*** Block opens ***
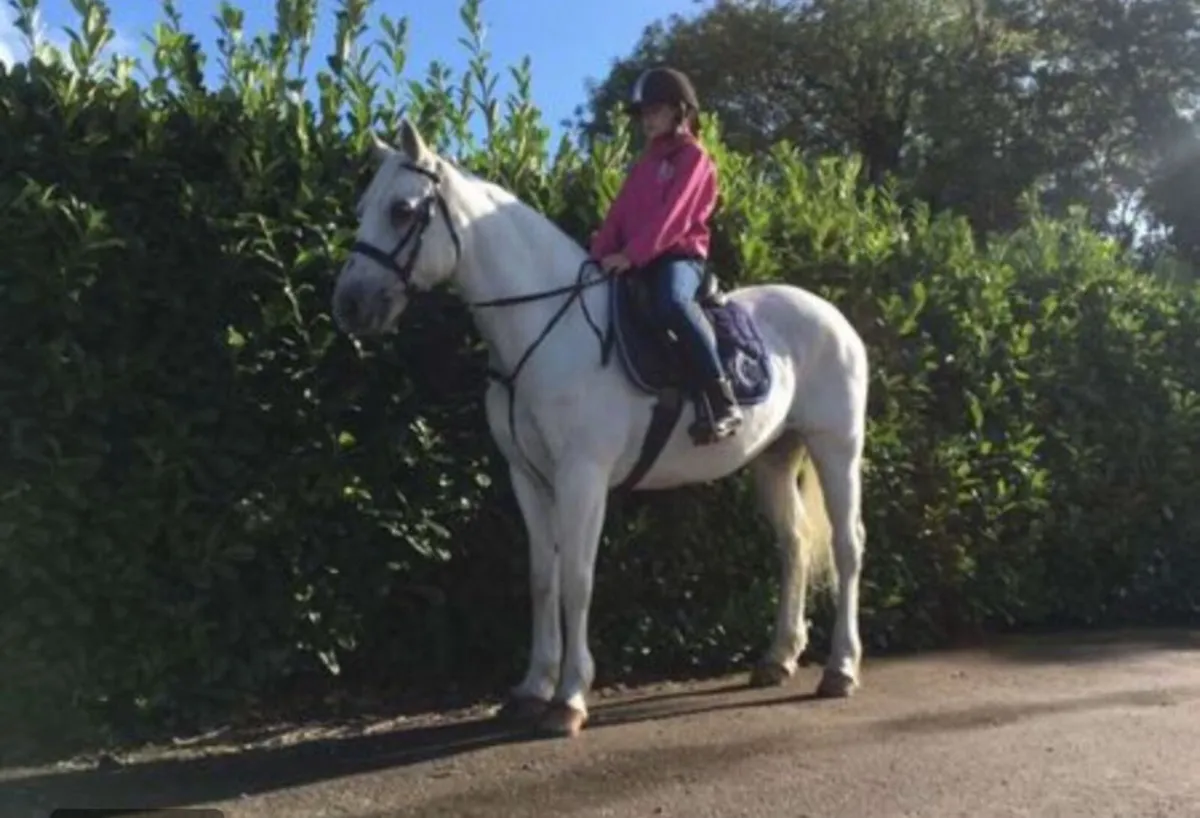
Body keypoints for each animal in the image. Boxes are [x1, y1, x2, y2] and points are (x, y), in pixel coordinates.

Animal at [331, 118, 869, 738]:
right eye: (362, 207)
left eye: (401, 210)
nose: (349, 305)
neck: (547, 329)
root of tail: (835, 317)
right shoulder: (528, 478)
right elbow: (543, 577)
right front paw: (531, 689)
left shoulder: (581, 477)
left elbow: (577, 579)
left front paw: (568, 699)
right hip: (776, 457)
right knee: (794, 545)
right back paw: (778, 658)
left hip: (836, 449)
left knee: (847, 546)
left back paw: (841, 669)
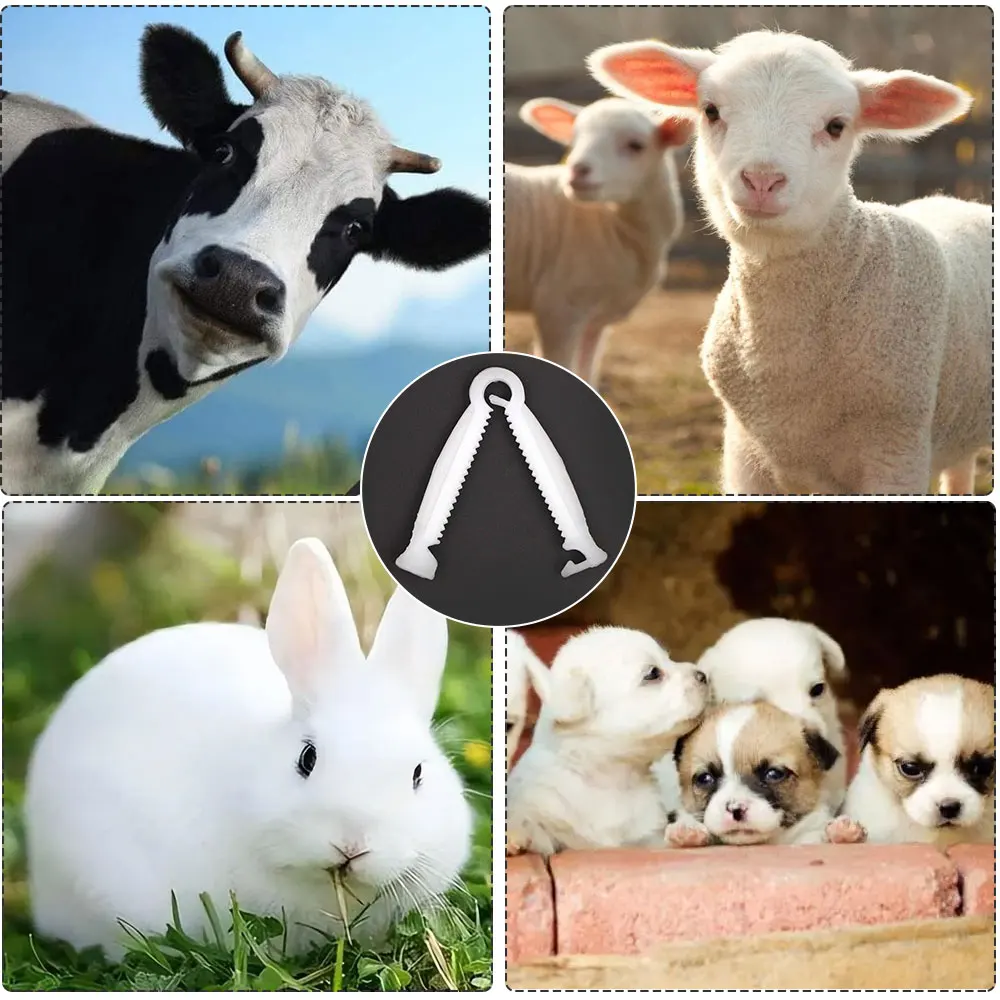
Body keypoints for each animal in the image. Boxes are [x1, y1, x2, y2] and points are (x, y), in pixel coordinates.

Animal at [504, 97, 690, 385]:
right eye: (575, 139)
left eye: (635, 145)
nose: (577, 170)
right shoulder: (559, 310)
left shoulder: (595, 322)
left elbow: (587, 375)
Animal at [590, 31, 992, 494]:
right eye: (711, 111)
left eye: (836, 126)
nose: (762, 179)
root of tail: (960, 201)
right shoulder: (745, 453)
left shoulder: (896, 450)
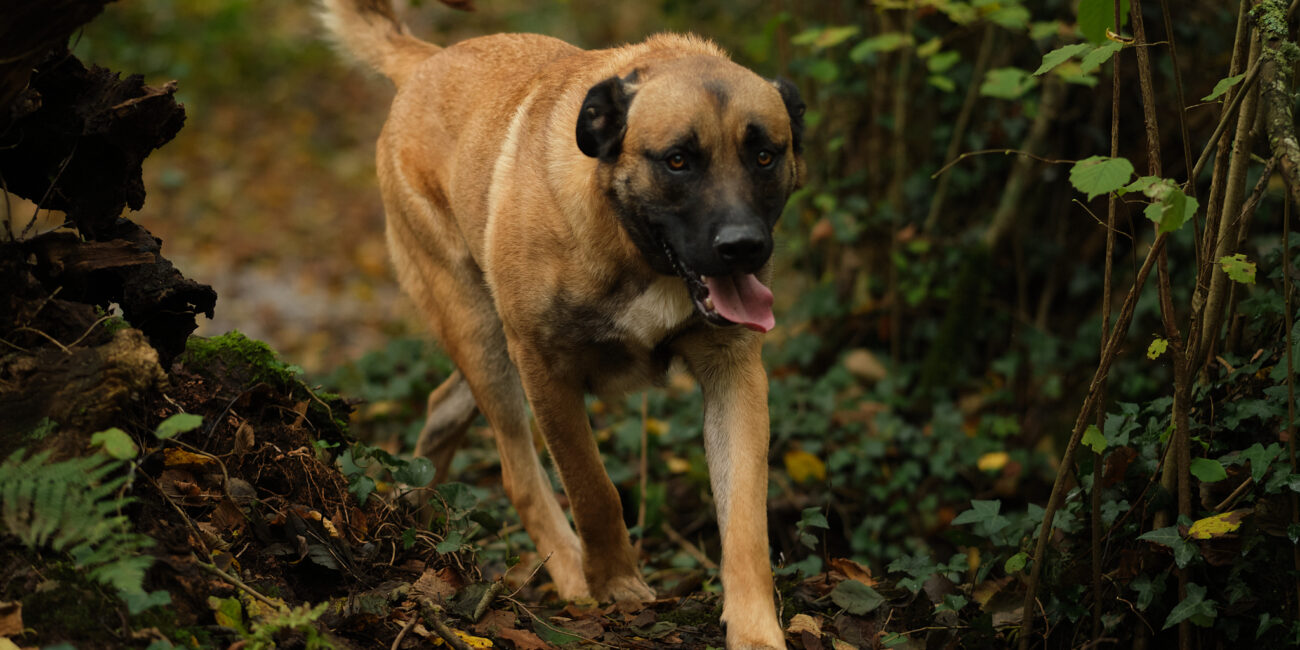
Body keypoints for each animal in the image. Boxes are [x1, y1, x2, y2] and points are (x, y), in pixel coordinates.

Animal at [322, 3, 800, 644]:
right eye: (677, 161)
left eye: (765, 155)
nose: (744, 246)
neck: (628, 243)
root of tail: (425, 61)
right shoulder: (545, 368)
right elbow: (592, 487)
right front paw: (614, 583)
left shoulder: (735, 374)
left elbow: (745, 518)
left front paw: (755, 631)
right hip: (485, 336)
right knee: (518, 472)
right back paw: (568, 571)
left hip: (487, 345)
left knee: (443, 405)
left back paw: (412, 507)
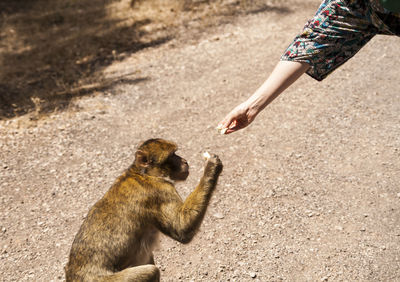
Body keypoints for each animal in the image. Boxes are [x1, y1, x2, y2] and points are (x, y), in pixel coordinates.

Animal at [65, 139, 222, 282]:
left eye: (176, 153)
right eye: (172, 155)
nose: (185, 161)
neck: (143, 173)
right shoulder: (160, 192)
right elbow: (182, 229)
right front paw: (211, 167)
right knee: (151, 271)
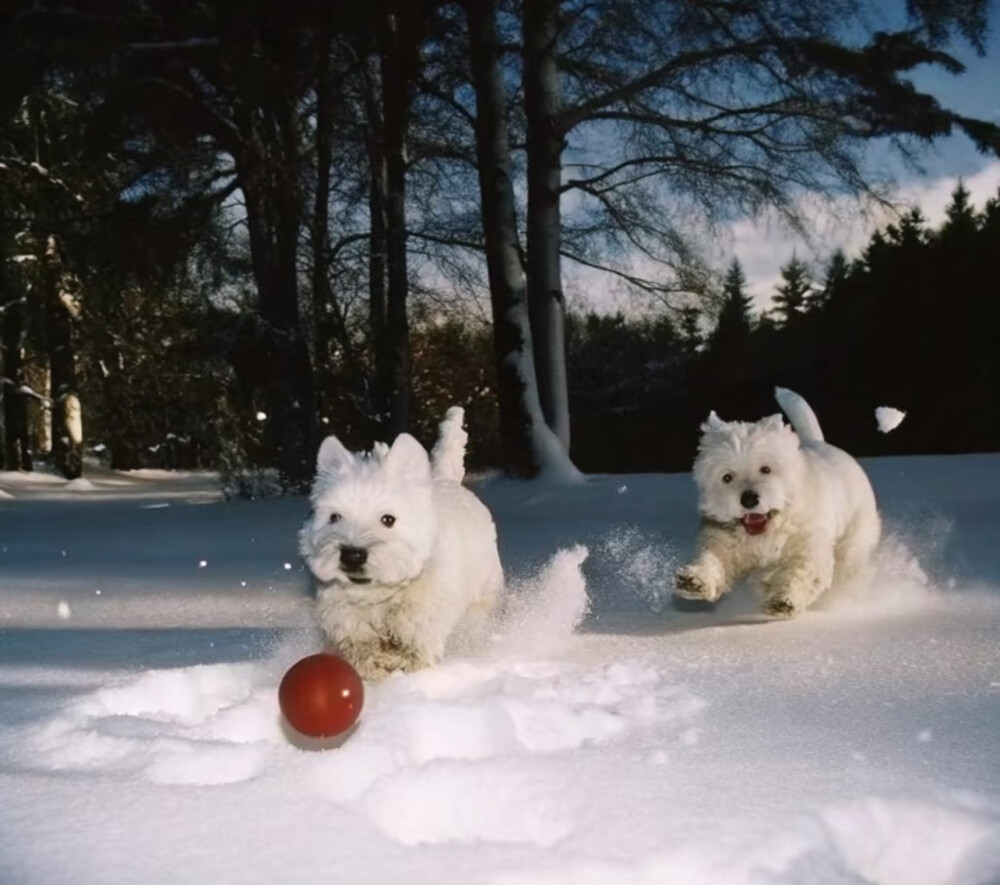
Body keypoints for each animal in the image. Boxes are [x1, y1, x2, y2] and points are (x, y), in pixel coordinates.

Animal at [294, 406, 500, 676]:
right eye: (335, 517)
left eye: (388, 519)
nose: (352, 555)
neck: (378, 593)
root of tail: (445, 479)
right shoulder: (344, 620)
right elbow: (361, 650)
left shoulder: (423, 624)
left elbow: (414, 653)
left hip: (481, 598)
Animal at [676, 386, 880, 616]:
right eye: (727, 477)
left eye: (766, 469)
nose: (749, 499)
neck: (768, 529)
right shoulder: (724, 539)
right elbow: (713, 557)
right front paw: (694, 581)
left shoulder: (808, 544)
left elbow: (802, 572)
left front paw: (784, 600)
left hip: (855, 538)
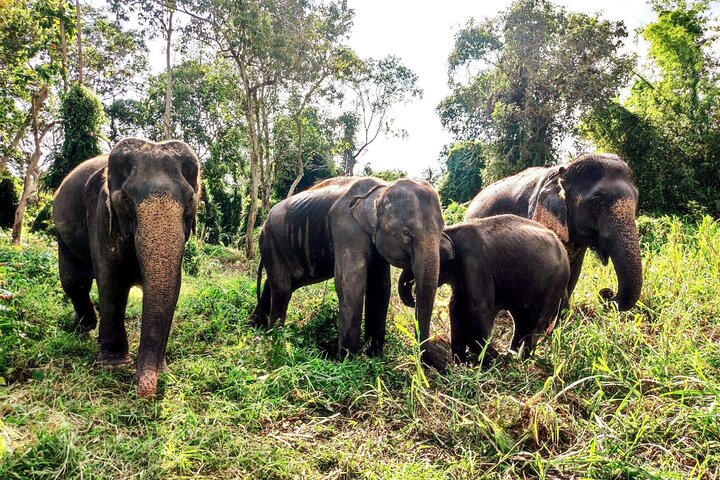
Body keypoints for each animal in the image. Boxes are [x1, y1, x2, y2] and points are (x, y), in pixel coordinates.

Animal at [53, 138, 201, 398]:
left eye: (191, 200)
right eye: (124, 199)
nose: (142, 391)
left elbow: (174, 286)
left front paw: (162, 369)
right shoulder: (100, 215)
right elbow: (111, 281)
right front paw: (114, 366)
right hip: (63, 234)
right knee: (75, 281)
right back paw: (83, 327)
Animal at [250, 176, 452, 359]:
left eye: (441, 230)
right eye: (406, 233)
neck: (380, 191)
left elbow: (380, 289)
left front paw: (374, 357)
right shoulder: (346, 229)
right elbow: (351, 285)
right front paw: (348, 361)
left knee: (277, 285)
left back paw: (254, 328)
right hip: (270, 241)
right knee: (283, 288)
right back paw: (273, 338)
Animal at [398, 215, 570, 365]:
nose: (412, 297)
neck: (450, 231)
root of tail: (565, 252)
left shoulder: (475, 264)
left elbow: (478, 308)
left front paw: (490, 360)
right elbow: (455, 307)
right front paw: (462, 362)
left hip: (554, 283)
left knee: (535, 321)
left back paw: (521, 360)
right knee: (520, 319)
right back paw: (512, 354)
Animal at [465, 153, 642, 311]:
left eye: (637, 198)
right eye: (596, 201)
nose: (606, 293)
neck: (563, 171)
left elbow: (574, 269)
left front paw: (564, 315)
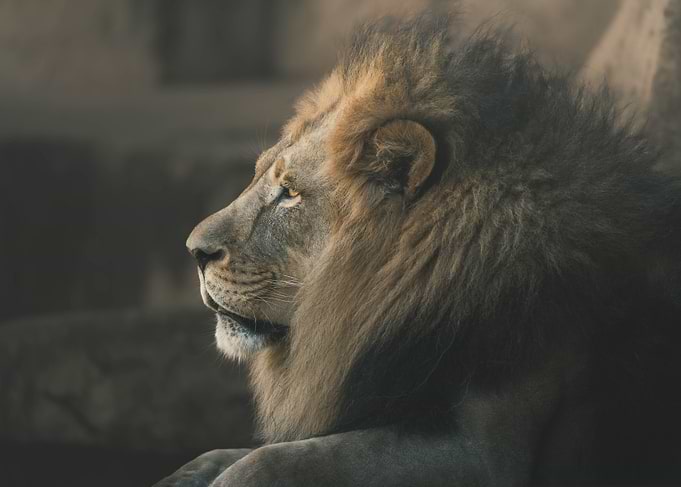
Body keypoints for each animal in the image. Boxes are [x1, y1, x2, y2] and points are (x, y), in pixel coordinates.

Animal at [157, 14, 681, 487]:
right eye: (260, 176)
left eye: (290, 193)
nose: (194, 251)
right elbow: (230, 453)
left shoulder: (486, 450)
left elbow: (270, 463)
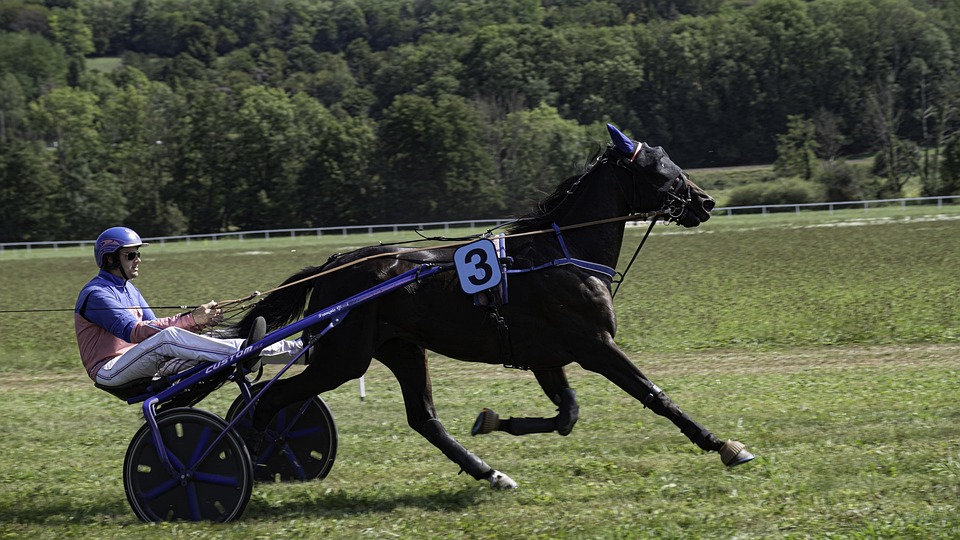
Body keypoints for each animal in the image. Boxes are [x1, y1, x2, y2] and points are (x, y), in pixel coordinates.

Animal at [233, 124, 754, 489]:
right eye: (660, 168)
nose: (706, 202)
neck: (562, 250)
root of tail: (335, 263)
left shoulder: (547, 355)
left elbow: (567, 416)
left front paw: (493, 421)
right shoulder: (595, 345)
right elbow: (655, 396)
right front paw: (722, 444)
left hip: (402, 349)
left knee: (424, 418)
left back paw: (491, 474)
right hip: (343, 358)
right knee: (271, 398)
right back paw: (253, 450)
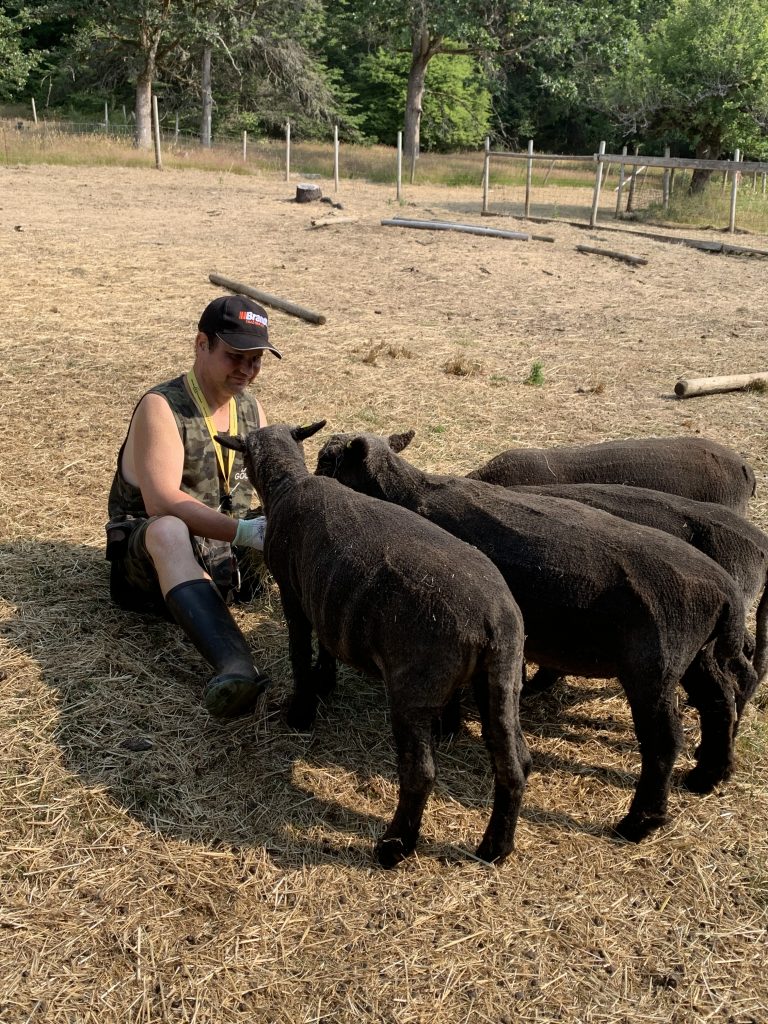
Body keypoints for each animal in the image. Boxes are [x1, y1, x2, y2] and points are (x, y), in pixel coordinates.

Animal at [216, 422, 531, 868]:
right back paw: (495, 848)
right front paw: (325, 682)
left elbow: (299, 653)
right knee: (515, 762)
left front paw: (301, 711)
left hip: (414, 687)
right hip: (501, 681)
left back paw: (394, 847)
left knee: (420, 774)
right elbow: (326, 643)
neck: (287, 483)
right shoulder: (327, 596)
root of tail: (494, 620)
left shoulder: (295, 595)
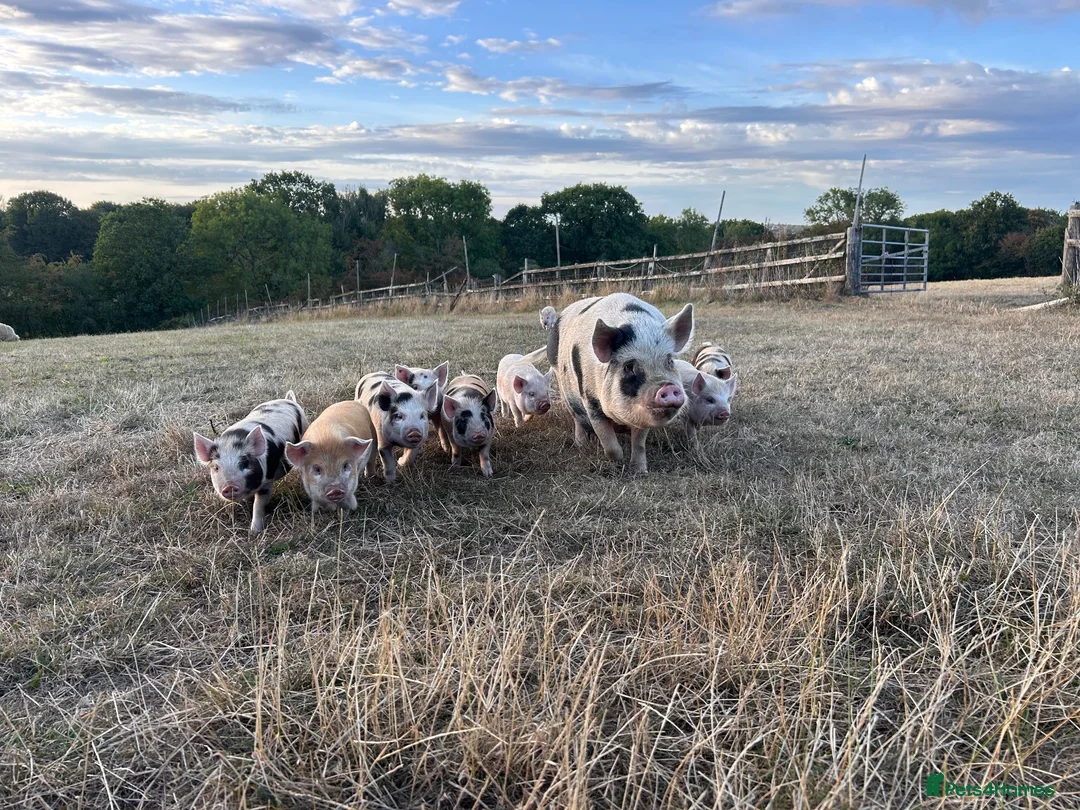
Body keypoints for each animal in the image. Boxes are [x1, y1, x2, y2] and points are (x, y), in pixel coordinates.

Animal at [192, 391, 308, 533]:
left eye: (244, 463)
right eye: (216, 467)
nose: (229, 486)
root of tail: (288, 400)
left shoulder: (267, 481)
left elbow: (258, 504)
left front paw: (254, 532)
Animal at [549, 292, 694, 475]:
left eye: (669, 361)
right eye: (629, 367)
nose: (668, 387)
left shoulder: (643, 416)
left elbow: (639, 444)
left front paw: (640, 471)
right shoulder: (591, 403)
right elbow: (609, 443)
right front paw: (619, 461)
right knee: (577, 420)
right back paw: (580, 445)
*** Block closes ***
◆ **THE TASK**: Look over the entries for "neck", then copy every line that includes that string.

◆ **TASK SOLUTION**:
neck: (547, 329)
neck: (628, 243)
neck: (143, 173)
neck: (378, 593)
neck: (768, 529)
neck: (380, 191)
neck: (450, 231)
neck: (563, 171)
neck: (562, 250)
neck: (287, 483)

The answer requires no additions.